L'accordo, definito da più parti una pietra miliare della politica commerciale svizzera, è stato stipulato tra il gigante asiatico e gli Stati dell'Associazione europea di libero scambio (AELS), di cui fa parte la Confederazione (assieme a Islanda, Liechtenstein e Norvegia), al termine di trattative durate 16 anni.
La Svizzera e gli altri Stati dell'AELS sono riusciti a diventare il primo partner europeo ad aver concluso un accordo di libero scambio con l'India, prima di Ue o Regno Unito, ha sottolineato oggi in aula a nome della commissione Nik Gugger (PVL/ZH). "Non è perfetto, ma è il migliore possibile ed è il frutto di intensi sforzi", ha detto lo zurighese.

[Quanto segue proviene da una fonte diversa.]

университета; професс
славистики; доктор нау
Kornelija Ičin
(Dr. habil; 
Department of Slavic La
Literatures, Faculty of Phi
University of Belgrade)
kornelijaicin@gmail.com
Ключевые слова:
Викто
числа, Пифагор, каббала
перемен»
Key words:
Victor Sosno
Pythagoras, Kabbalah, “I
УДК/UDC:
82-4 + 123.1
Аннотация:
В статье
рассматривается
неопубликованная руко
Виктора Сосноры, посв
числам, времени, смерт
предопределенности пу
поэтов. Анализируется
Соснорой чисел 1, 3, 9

Il patto "rafforzerà la competitività degli esportatori svizzeri", ha aggiunto l'altro relatore commissionale Piero Marchesi (UDC/TI). Per il ticinese, si tratta di un "passo significativo" nelle relazioni economiche con New Delhi, che offre importanti "opportunità strategiche".
L'India, dopo aver superato la Cina un paio d'anni fa, è il Paese più popoloso del mondo, con oltre 1,4 miliardi di abitanti. L'espansione del ceto medio locale, in particolare, presenta un grande potenziale di crescita. Finora, tuttavia, il Paese imponeva ancora elevati dazi doganali sulla maggior parte dei prodotti d'importazione.
Con l'entrata in vigore dell'intesa, il 94,7% delle attuali esportazioni svizzere verso l'India beneficerà invece di dazi ridotti, in certi casi con periodi transitori. Per alcune categorie di merci, come gli orologi, verranno aboliti del tutto. Gli Stati dell'AELS si impegnano poi a svolgere svariate attività di promozione con l'obiettivo di aumentare gli investimenti sul posto e creare così nuovi posti di lavoro, mentre l'India a garantire un clima favorevole agli investimenti.
È stato pure negoziato un capitolo giuridicamente vincolante sul commercio e lo sviluppo sostenibile. Esso comprende ad esempio l'impegno a non derogare agli standard ambientali e lavorativi applicabili.
Tuttavia, per la sinistra questo aspetto non è garantito in modo abbastanza esaustivo. "Dobbiamo assicurare che i nostri valori non siano messi a rischio", ha affermato Farah Rumy (PS/SO). "In India vi sono grandi sfide per quanto riguarda ambiente, parità uomo-donna e protezione delle minoranze religiose ed etniche", ha avvertito la deputata solettese.
Una minoranza formata dal campo rosso-verde voleva dunque disciplinare mediante ordinanza l'esclusione degli investimenti che causano danni sociali ed ecologici o che compromettono clima o habitat naturali. Questa proposta è però stata bocciata per 129 a 61. Nella votazione d'insieme, i consiglieri nazionali socialisti ed ecologisti si sono dunque opposti o astenuti.
Intervenendo in conclusione al dibattito, il consigliere federale Guy Parmelin, che circa un anno fa aveva firmato in prima persona l'accordo a New Delhi, ha parlato di "grande successo". L'intesa permetterà alla Svizzera "un accesso privilegiato a un mercato gigantesco e un vantaggio concorrenziale", si è rallegrato il ministro dell'economia.
Nel 2023, il commercio bilaterale fra Svizzera e India, oro escluso, ha raggiunto i 4,3 miliardi di franchi. I principali prodotti esportati sono macchinari, prodotti farmaceutici, strumenti di precisione e prodotti chimici, mentre le principali importazioni sono rappresentate da prodotti chimici, abbigliamento, pietre e metalli preziosi e alluminio.